TASK TO COMPLETE:
Below are the records. Gather each line that holds "grado".

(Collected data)
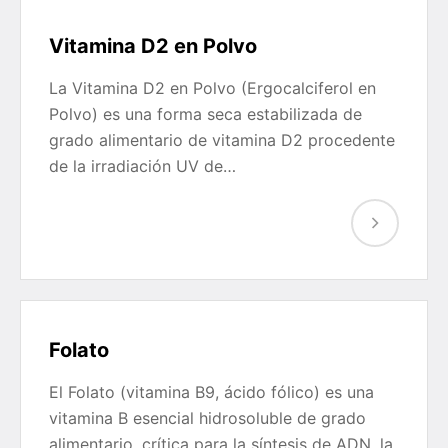
Vitamina D2 en Polvo
La Vitamina D2 en Polvo (Ergocalciferol en
Polvo) es una forma seca estabilizada de
grado alimentario de vitamina D2 procedente
de la irradiación UV de…
Folato
El Folato (vitamina B9, ácido fólico) es una
vitamina B esencial hidrosoluble de grado
alimentario, crítica para la síntesis de ADN, la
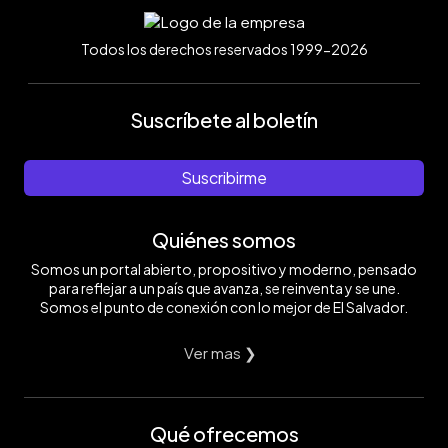
Todos los derechos reservados 1999-2026
Suscríbete al boletín
Suscribirme
Quiénes somos
Somos un portal abierto, propositivo y moderno, pensado
para reflejar a un país que avanza, se reinventa y se une.
Somos el punto de conexión con lo mejor de El Salvador.
Ver mas ❯
Qué ofrecemos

ANSWER TO THE PROBLEM:
grado alimentario de vitamina D2 procedente
vitamina B esencial hidrosoluble de grado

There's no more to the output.